Свидетельские показания били фактами и в каждом из них, как в капле воды, отражалась „деятельность" всех трех углов.
Рабочий серо-мерлушечного отделения т. Шмелев вышел и рассказал:
—Наши ребята горели желанием работать по-ударному. Мы собирались и вели разговоры об организации бригад. Наконец, из фабкома пришли и бригаду организовали. Мы начали работать. Фабком о нас позабыл. Администрация не вела учета. Не было показателей нашей работы, остывало желание соревноваться. Так и забыли о бригаде.
Работница стригального отделения тов. Павлова говорила горячо.
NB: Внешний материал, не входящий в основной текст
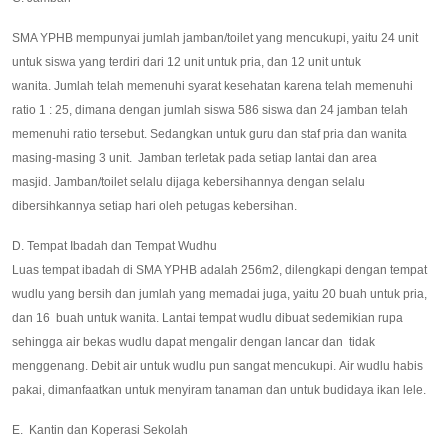
SMA YPHB mempunyai jumlah jamban/toilet yang mencukupi, yaitu 24 unit
untuk siswa yang terdiri dari 12 unit untuk pria, dan 12 unit untuk
wanita. Jumlah telah memenuhi syarat kesehatan karena telah memenuhi
ratio 1 : 25, dimana dengan jumlah siswa 586 siswa dan 24 jamban telah
memenuhi ratio tersebut. Sedangkan untuk guru dan staf pria dan wanita
masing-masing 3 unit. Jamban terletak pada setiap lantai dan area
masjid. Jamban/toilet selalu dijaga kebersihannya dengan selalu
dibersihkannya setiap hari oleh petugas kebersihan.
D. Tempat Ibadah dan Tempat Wudhu
Luas tempat ibadah di SMA YPHB adalah 256m2, dilengkapi dengan tempat
wudlu yang bersih dan jumlah yang memadai juga, yaitu 20 buah untuk pria,
dan 16 buah untuk wanita. Lantai tempat wudlu dibuat sedemikian rupa
sehingga air bekas wudlu dapat mengalir dengan lancar dan tidak
menggenang. Debit air untuk wudlu pun sangat mencukupi. Air wudlu habis
pakai, dimanfaatkan untuk menyiram tanaman dan untuk budidaya ikan lele.
E. Kantin dan Koperasi Sekolah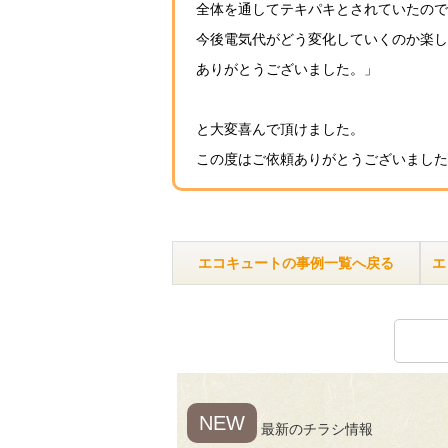
全体を通してテキパキとされていたので
今後電気代がどう変化していくのか楽し
ありがとうございました。」
と大変喜んで頂けました。
この度はご依頼ありがとうございました
エコキュートの事例一覧へ戻る
エ
NEW
最新のチラシ情報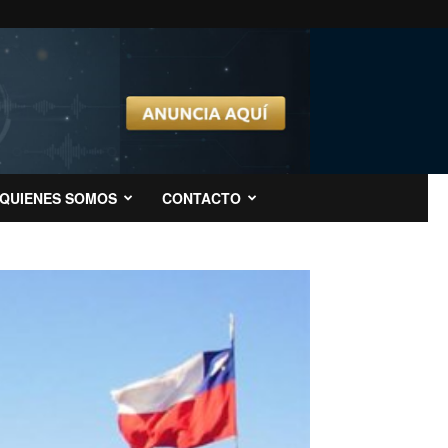
QUIENES SOMOS
CONTACTO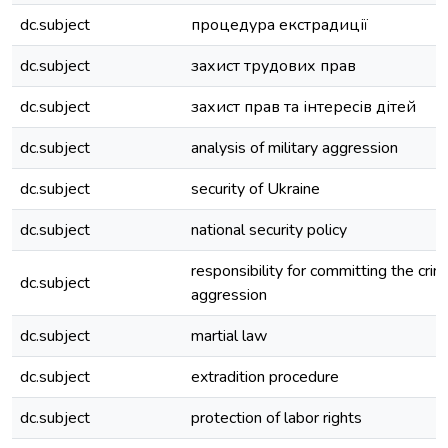
dc.subject
процедура екстрадиції
dc.subject
захист трудових прав
dc.subject
захист прав та інтересів дітей
dc.subject
analysis of military aggression
dc.subject
security of Ukraine
dc.subject
national security policy
responsibility for committing the crim
dc.subject
aggression
dc.subject
martial law
dc.subject
extradition procedure
dc.subject
protection of labor rights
Она ответила Якупову о том, есть ли па фабрике факты зажима самокритики. Она рассказала про ряд случаев, когда в ответ на ее указания цеховой администрации о бесхозяйственности и порче шкурок администрация стала косо посматривать на Павлову, и стала квалифицировать ее, как бузотерку.
Павлова рядом сочных штрихов нарисовала картину бесплановой работы в цехе и головотяпства, ложащегося грузом на качество и себестоимость продукции.
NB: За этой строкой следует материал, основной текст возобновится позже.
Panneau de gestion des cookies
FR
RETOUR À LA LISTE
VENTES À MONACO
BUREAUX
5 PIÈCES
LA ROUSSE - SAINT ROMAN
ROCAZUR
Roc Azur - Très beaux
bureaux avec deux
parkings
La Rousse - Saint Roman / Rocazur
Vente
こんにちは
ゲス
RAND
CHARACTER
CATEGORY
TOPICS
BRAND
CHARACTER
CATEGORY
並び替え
—Мы говорили, мы указывали, ждали ответов, но ни администрация, ни коллектив, ни фабком рабочим не отвечали. Это нас тревожит. Видим непорядки, а борьбы против этих непорядков не видно...
С 3 до 11 часов длился процесс. С 4 до 11 терпеливо сидели рабочие, помогая суду выявить конкретных виновников прорыва, учась у суда вести беспощадную борьбу с причинами, вызывающими невыполнение промфинплана.
Речи общественных обвинителей: тов. Пачкова—ударника сырейного цеха, т. Егорова—члена коллегии НКРКИ и т. Вульфсона—представителя „Красной Татарии" были кратки. Долго говорить было не о чем—все было ясно.